*** Opening Data for review ***
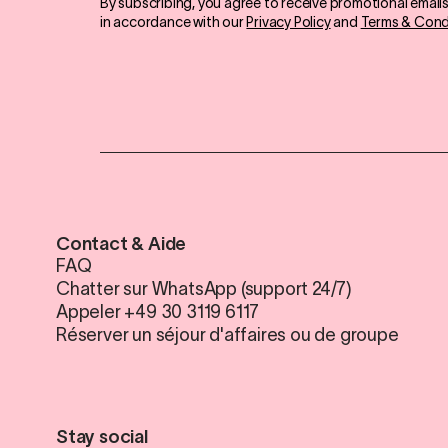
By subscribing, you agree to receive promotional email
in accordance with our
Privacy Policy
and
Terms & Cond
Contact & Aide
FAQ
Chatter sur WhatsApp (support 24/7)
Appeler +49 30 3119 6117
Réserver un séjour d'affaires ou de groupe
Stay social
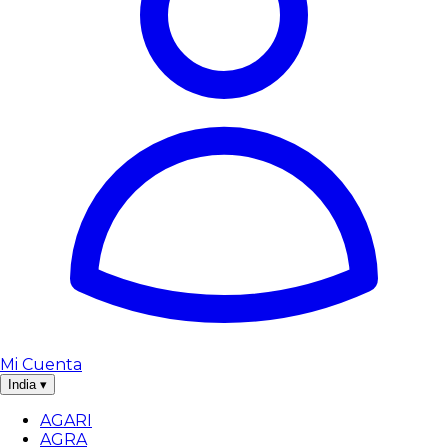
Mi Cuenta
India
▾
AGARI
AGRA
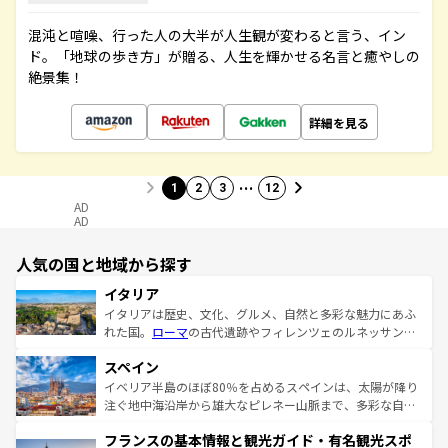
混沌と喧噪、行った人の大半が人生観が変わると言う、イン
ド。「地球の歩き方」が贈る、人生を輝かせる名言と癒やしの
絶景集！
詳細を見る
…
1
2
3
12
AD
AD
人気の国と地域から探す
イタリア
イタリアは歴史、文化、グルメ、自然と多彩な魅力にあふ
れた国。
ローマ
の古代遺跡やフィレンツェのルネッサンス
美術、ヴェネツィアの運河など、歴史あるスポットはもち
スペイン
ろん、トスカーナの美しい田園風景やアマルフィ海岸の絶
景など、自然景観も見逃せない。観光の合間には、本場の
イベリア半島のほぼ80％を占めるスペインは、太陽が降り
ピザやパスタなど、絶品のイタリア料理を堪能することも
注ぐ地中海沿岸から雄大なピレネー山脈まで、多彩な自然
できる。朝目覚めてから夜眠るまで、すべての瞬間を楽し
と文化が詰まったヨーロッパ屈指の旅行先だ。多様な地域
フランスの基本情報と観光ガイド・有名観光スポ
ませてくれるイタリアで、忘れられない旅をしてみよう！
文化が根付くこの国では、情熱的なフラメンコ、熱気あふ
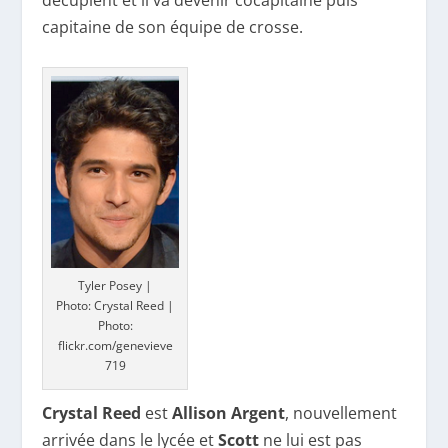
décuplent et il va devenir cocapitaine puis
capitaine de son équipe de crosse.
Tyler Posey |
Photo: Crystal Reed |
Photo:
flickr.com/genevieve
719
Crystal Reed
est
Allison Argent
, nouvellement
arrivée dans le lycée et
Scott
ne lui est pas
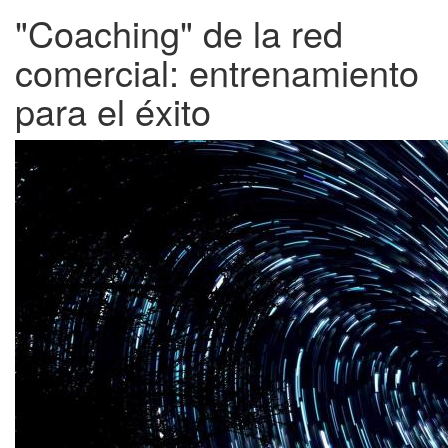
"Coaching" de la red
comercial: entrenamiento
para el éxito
*** Closing Data for review ***
*** Opening Data for review ***
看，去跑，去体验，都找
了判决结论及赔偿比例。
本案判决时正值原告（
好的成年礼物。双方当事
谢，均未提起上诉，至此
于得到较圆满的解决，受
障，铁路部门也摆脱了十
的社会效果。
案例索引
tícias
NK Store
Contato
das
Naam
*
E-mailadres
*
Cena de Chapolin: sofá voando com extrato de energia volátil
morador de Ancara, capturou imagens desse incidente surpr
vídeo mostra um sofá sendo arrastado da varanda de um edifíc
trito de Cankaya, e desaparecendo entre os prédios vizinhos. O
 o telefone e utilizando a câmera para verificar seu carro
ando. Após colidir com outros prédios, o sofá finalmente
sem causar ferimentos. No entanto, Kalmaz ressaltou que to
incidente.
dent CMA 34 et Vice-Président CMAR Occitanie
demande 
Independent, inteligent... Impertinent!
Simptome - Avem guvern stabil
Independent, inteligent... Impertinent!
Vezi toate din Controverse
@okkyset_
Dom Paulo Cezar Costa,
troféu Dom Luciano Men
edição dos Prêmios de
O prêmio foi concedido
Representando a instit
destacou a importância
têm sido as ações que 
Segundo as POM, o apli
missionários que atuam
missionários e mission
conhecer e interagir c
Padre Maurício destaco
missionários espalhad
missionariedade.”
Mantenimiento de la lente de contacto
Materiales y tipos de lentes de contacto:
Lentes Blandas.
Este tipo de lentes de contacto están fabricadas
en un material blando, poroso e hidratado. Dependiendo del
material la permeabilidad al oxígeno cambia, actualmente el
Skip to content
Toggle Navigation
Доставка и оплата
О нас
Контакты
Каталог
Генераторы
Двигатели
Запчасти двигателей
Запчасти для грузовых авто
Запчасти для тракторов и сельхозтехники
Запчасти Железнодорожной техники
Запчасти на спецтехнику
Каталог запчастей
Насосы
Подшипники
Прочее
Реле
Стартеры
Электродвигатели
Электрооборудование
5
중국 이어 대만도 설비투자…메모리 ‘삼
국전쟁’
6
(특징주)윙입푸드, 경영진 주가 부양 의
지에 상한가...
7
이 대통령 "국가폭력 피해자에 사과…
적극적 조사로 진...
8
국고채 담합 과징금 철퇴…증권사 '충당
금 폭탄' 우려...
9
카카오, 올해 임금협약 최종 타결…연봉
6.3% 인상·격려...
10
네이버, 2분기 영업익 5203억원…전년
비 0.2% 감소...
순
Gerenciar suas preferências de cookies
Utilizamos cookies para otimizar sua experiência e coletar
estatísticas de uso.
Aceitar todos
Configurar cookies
*** Closing Data for review ***
*** Opening Data for review ***
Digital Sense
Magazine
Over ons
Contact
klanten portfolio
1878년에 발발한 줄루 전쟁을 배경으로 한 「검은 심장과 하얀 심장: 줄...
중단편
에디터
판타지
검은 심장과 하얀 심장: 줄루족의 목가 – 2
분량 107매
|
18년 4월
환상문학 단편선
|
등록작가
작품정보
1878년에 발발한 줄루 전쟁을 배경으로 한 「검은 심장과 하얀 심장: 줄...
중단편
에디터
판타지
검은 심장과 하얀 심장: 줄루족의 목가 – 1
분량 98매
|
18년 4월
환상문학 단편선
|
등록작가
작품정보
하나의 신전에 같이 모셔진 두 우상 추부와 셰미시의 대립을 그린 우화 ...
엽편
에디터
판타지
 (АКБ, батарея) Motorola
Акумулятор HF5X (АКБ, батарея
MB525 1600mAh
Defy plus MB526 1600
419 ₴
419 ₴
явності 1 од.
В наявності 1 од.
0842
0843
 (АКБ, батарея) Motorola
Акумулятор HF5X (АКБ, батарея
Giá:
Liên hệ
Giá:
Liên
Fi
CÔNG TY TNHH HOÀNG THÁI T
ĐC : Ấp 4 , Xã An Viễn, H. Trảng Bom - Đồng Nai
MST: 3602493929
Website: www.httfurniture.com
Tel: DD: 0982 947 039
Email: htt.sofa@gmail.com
*** Closing Data for review ***
**Problem statement**
Above are the records; from them, give again exactly the lines from the one containing "Utilizamos cookies para" to the one containing "Configurar cookies", both lines included, and nothing more.

**Solution**
Utilizamos cookies para otimizar sua experiência e coletar
estatísticas de uso.
Aceitar todos
Configurar cookies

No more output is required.